▶ [Exercise goal]: Convert the lines from the one containing "determined by: Barrie, F. R." through the end of the records, inclusive, into a JSON list of strings with one string per line, leaving out blank lines.

▶ [Given information]:
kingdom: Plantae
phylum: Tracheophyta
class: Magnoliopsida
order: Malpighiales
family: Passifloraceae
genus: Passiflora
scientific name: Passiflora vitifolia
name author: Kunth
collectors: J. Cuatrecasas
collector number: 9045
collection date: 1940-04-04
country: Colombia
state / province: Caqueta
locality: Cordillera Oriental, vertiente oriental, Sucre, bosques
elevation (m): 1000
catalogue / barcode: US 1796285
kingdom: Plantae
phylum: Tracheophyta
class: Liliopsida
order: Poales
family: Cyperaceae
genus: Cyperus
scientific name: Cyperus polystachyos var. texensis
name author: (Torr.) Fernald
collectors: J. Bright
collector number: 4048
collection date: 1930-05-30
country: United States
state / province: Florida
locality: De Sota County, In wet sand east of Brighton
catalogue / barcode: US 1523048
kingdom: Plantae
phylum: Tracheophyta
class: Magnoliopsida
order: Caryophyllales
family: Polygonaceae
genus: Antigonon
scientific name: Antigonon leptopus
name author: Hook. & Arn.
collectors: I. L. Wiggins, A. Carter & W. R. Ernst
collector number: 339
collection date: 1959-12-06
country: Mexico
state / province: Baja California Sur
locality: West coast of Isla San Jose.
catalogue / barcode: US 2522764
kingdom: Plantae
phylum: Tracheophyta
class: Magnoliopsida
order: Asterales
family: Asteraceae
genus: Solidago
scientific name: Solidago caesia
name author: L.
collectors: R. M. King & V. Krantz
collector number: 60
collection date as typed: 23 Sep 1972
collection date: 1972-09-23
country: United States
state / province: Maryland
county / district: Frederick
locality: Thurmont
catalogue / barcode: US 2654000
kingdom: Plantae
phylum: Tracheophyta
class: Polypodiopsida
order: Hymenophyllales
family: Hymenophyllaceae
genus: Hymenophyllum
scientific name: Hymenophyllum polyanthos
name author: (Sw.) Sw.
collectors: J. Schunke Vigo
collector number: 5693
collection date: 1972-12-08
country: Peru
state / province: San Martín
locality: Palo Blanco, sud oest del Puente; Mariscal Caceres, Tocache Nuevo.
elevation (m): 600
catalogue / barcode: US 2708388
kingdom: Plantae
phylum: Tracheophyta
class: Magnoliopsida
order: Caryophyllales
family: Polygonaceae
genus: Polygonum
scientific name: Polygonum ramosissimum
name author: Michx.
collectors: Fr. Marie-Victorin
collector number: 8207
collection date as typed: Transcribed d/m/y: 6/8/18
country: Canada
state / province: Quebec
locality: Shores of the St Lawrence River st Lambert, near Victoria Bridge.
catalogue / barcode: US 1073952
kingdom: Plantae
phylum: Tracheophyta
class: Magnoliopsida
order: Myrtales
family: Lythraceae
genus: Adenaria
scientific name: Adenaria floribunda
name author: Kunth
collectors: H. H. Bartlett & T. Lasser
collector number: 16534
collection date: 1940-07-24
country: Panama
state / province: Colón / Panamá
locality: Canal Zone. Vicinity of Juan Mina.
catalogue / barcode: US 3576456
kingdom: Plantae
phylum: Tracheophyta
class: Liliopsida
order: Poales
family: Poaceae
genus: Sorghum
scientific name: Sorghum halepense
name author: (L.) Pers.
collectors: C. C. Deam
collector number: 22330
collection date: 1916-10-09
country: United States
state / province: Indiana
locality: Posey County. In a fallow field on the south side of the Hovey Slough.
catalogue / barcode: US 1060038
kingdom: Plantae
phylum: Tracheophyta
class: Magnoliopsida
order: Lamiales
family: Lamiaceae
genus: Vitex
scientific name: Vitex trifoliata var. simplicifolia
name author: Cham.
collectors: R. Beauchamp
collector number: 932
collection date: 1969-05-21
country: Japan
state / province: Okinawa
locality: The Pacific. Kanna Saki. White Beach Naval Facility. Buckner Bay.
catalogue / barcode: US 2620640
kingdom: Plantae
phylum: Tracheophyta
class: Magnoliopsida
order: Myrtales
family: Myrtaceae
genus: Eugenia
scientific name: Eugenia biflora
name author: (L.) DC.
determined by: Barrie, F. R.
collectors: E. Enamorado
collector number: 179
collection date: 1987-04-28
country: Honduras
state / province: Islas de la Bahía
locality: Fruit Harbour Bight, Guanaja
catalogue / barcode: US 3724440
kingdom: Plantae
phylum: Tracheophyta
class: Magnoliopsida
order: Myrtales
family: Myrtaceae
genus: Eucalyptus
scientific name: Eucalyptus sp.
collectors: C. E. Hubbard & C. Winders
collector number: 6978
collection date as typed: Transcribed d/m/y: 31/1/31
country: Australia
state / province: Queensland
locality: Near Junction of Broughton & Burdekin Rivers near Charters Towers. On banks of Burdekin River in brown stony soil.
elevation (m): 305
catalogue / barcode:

▶ [Full solution]:
[
  "determined by: Barrie, F. R.",
  "collectors: E. Enamorado",
  "collector number: 179",
  "collection date: 1987-04-28",
  "country: Honduras",
  "state / province: Islas de la Bahía",
  "locality: Fruit Harbour Bight, Guanaja",
  "catalogue / barcode: US 3724440",
  "kingdom: Plantae",
  "phylum: Tracheophyta",
  "class: Magnoliopsida",
  "order: Myrtales",
  "family: Myrtaceae",
  "genus: Eucalyptus",
  "scientific name: Eucalyptus sp.",
  "collectors: C. E. Hubbard & C. Winders",
  "collector number: 6978",
  "collection date as typed: Transcribed d/m/y: 31/1/31",
  "country: Australia",
  "state / province: Queensland",
  "locality: Near Junction of Broughton & Burdekin Rivers near Charters Towers. On banks of Burdekin River in brown stony soil.",
  "elevation (m): 305",
  "catalogue / barcode:"
]